US President, Donald Trump has been suspended from his Facebook account for at least two weeks – and possibly indefinitely.
The development means Trump will be unable to post on Facebook and Instagram until after the transition of power to Joe Biden on 20 January.
The social network had originally imposed a 24-hour ban after his supporters attacked the US Capitol.
However, Facebook’s chief Mark Zuckerberg in a statement on Thursday noted that the risks of allowing Mr. Trump to post “are simply too great”.
In a video posted to Facebook, Twitter and YouTube, Mr Trump told the rioters attacking the seat of government “I love you” before telling them to go home. He also repeated false claims about election fraud.
Mr Zuckerberg said Facebook had removed the president’s posts “because we judged that their effect – and likely their intent – would be to provoke further violence”.
He said it was clear Mr Trump intended to undermine the transfer of power to President-elect Joe Biden.
“Therefore, we are extending the block we have placed on his Facebook and Instagram accounts indefinitely and for at least the next two weeks until the peaceful transition of power is complete,” he wrote.
Read Zuckerberg’s full statement below
The shocking events of the last 24 hours clearly demonstrate that President Donald Trump intends to use his remaining time in office to undermine the peaceful and lawful transition of power to his elected successor, Joe Biden.
His decision to use his platform to condone rather than condemn the actions of his supporters at the Capitol building has rightly disturbed people in the US and around the world.
We removed these statements yesterday because we judged that their effect — and likely their intent — would be to provoke further violence.
Following the certification of the election results by Congress, the priority for the whole country must now be to ensure that the remaining 13 days and the days after inauguration pass peacefully and in accordance with established democratic norms.

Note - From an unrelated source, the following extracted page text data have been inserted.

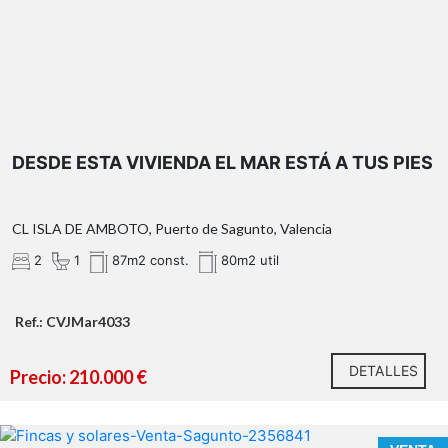
DESDE ESTA VIVIENDA EL MAR ESTÁ A TUS PIES
OBSERVACIONES:
*¿Qué te ofrecemos en nuestra agencia?
CL ISLA DE AMBOTO, Puerto de Sagunto, Valencia
2
1
87m2 const.
80m2 util
Ref.: CVJMar4033
DETALLES
Precio: 210.000 €
n nuestra agencia contamos con el distintivo de Agentes
de Intermediación Inmobiliaria de la Comunitat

Over the last several years, we have allowed President Trump to use our platform consistent with our own rules, at times removing content or labeling his posts when they violate our policies.
We did this because we believe that the public has a right to the broadest possible access to political speech, even controversial speech. But the current context is now fundamentally different, involving the use of our platform to incite violent insurrection against a democratically elected government.
We believe the risks of allowing the President to continue to use our service during this period are simply too great.
Therefore, we are extending the block we have placed on his Facebook and Instagram accounts indefinitely and for at least the next two weeks until the peaceful transition of power is complete.
Mr Trump’s favoured platform, Twitter, had also suspended the president for 12 hours.
It said it required the removal of three tweets for “severe violations of our Civic Integrity policy”.
The company said the president’s account would remain locked for good if the tweets were not removed.
It went on to say that “Future violations of the Twitter Rules… will result in permanent suspension of the @realDonaldTrump account”.
The 12-hour timer on Mr Trump’s account has expired, but he has not yet tweeted again.
His account now states that three of his tweets are “no longer available because [they] violated” its rules.
The platform only uses this specific notice in cases when account holders have deleted the post themselves.